Based on echocardiographic variables, patients having basal Right ventricular diameter >40.5 mm, RV:LV ratio >1.2, GLSRV < −10.75% and RVSP > 39 mmHg (TR velocity >3.1 m/s) should be termed as high risk.
These findings are of immense clinical importance as nowadays echocardiography is one of the cardinal diagnostic modality which is used both at admission and during hospital stay to risk stratify patients and gauging the treatment success.
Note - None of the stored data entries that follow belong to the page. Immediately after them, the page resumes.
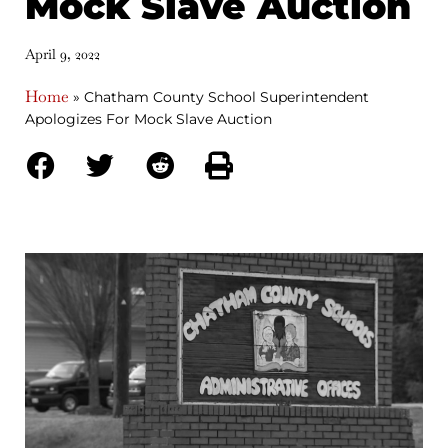
Mock Slave Auction
April 9, 2022
Home
»
Chatham County School Superintendent
Apologizes For Mock Slave Auction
Meta-analysis of studies on sub-massive PE have concluded that In normotensive patients, 30 day mortality with RV dysfunction is two-fold compared to normotensive patients without RV dysfunction, probably due to poor pulmonary clot resolution after the initial event and higher recurrence rate.10 reported that 37% patients have evidence of RV dysfunction on echo with increased short-term mortality (OR 2.29; 13.7% with RV dysfunction vs 6.5% without RV dysfunction).10, 11, 12, 13
Our study also emphasizes quantifying RV functions using GLSRV is helpful in distinguishing high and low risk patients with sub-massive PE.
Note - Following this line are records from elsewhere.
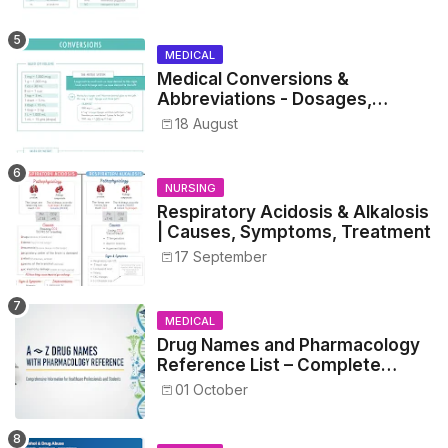
MEDICAL
Medical Conversions &
Abbreviations - Dosages,
Metrics, and Prescriptions
18 August
NURSING
Respiratory Acidosis & Alkalosis
| Causes, Symptoms, Treatment
17 September
MEDICAL
Drug Names and Pharmacology
Reference List – Complete
Guide for Medical and Nursing
01 October
Students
Although elevated BNP levels can help identify patients with acute PE at high risk of short-term death and adverse outcome events, albeit it has low specificity as seen in our study, which showed a grossly variable standard deviation in maximum and minimum ranges in both groups. The positive predictive value of elevated BNP levels alone remains low and its high negative predictive value is more useful to identify individuals with a likely favourable outcome.14, 15, 16 In our study, although significant elevations in serum BNP levels (>400 pg/ml) were observed in both groups but it showed no statistically significance amongst them on univariate analysis. This may be explained due to an obligatory delay in BNP mRNA up regulation and subsequent protein release in the serum as it takes several hours for BNP levels to increase after the onset of acute myocardial stretch.
CT pulmonary angiogram has a definite diagnostic role in acute PE but the prognostic value based on clot location remains questionable.
Meta-analysis of clinically significant CT pulmonary angiogram findings showed that the localization of emboli in the central branches of pulmonary arteries was associated with an increased risk of 30- day mortality but no association was observed between the overall involvement of pulmonary arterial branches (obstruction index) and mortality, assessed at either 1 month or 3 months.17 In our study, CT pulmonary angiography based scores did not differ much in two groups (p value = 0.010, AUC 0.692).
4.1. Limitations
Although the results of our study strongly suggest risk stratification using ECG and echocardiogram, but it is limited by being a single centre experience with a small group of patients. More studies in future are required comprising of a multicenter analysis with a large patient cohort to add to the current knowledge and formulate an effective risk stratification model for sub-massive PE patients. Such a model shall be helpful both regarding improving patient outcomes and early decision making need for aggressive management pathways.
5. Conclusion
A significant proportion of patient with acute PE present with features consistent with sub-massive PE. Current literature provides exhaustive risk stratification models for massive PE while patients with sub-massive PE are treated according to variable institutional policies leading to high rates of in-hospital decompensation and mortality. Physicians should be aware that patients who have ECG and Echocardiography changes suggestive of RV strain and dysfunction above the cut off values described above may require aggressive management with systemic/catheter based thrombolysis besides routine anticoagulation with heparin to prevent clinical deterioration during their hospital stay.
Conflict ofinterest
We all have no conflict of interest.